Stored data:
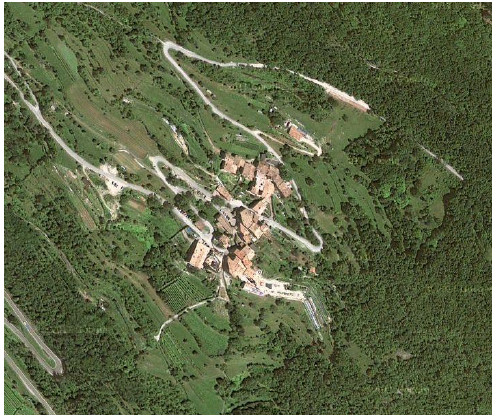
Figure 8: An aerial view of Calvola di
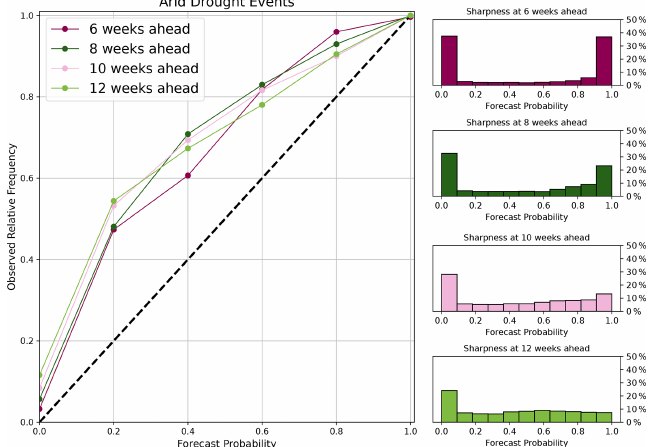
Figure 9. Reliability diagram showing forecast probability and the corresponding observed frequencies for 6-, 8-, 10-, and 12-week lead time together with their corresponding sharpness plots for drought events (VCI3M < 35) in the arid and semi-arid counties.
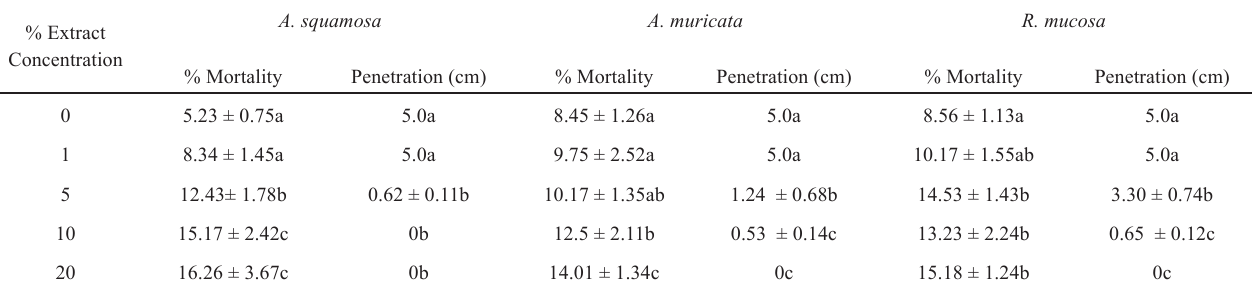
Table 2 . Average mortality and penetration distance of C. gestroi after 7 days in tunneling tubes containing soil treated with various concentration of Annona seed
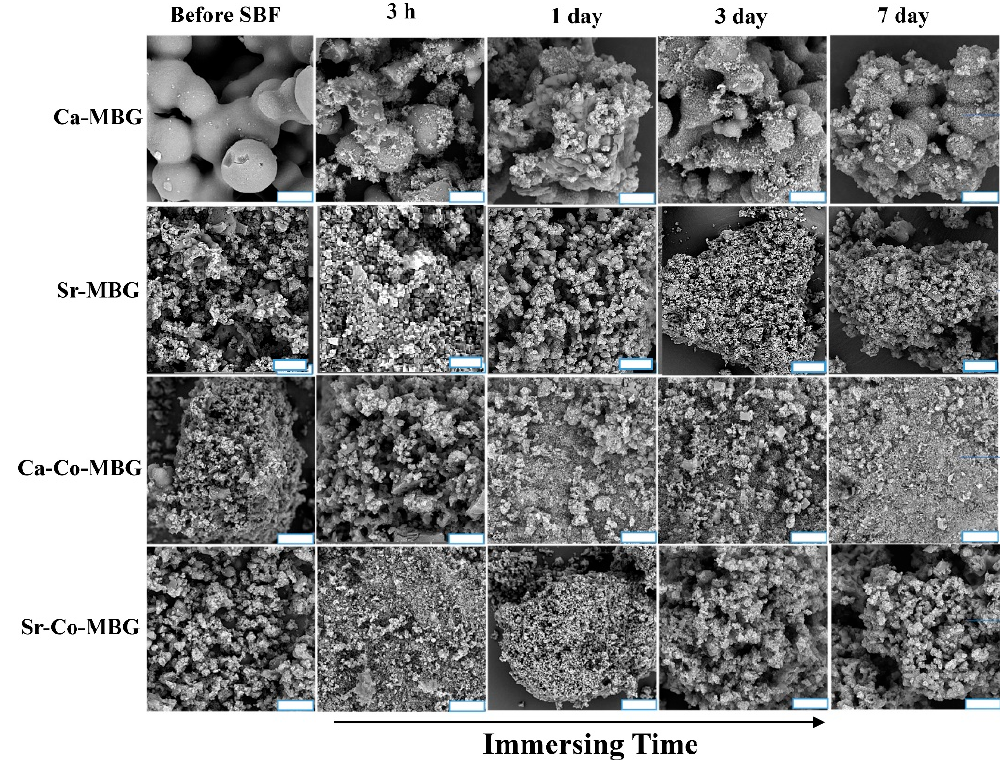
Figure7. FESEManalysisofimmersedMBGsinSBFinperiodsof3h, 1, 3, and7days. (Scale bar = 2 µ m). Figure 7. FESEM analysis of immersed MBGs in SBF in periods of 3 h, 1, 3, and 7 days. (Scale bar = 2 µm).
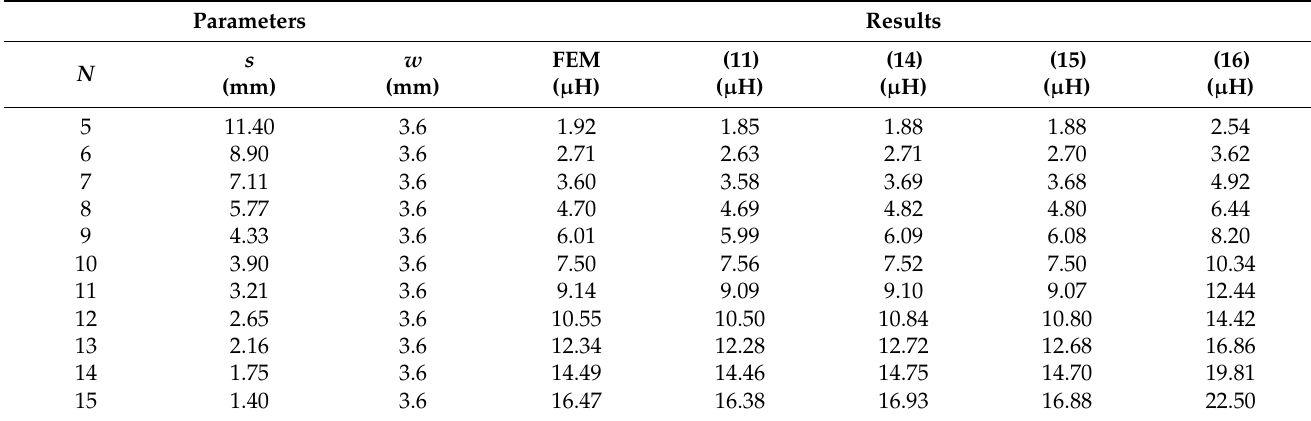
Table 3. Comparison results with different conventional self-inductance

EXERCISE DETAILS: Only the lines containing "Figure" are needed; copy each of them from the data.

SOLVED PROBLEM:
Figure 8: An aerial view of Calvola di
Figure 9. Reliability diagram showing forecast probability and the corresponding observed frequencies for 6-, 8-, 10-, and 12-week lead time together with their corresponding sharpness plots for drought events (VCI3M < 35) in the arid and semi-arid counties.
Figure7. FESEManalysisofimmersedMBGsinSBFinperiodsof3h, 1, 3, and7days. (Scale bar = 2 µ m). Figure 7. FESEM analysis of immersed MBGs in SBF in periods of 3 h, 1, 3, and 7 days. (Scale bar = 2 µm).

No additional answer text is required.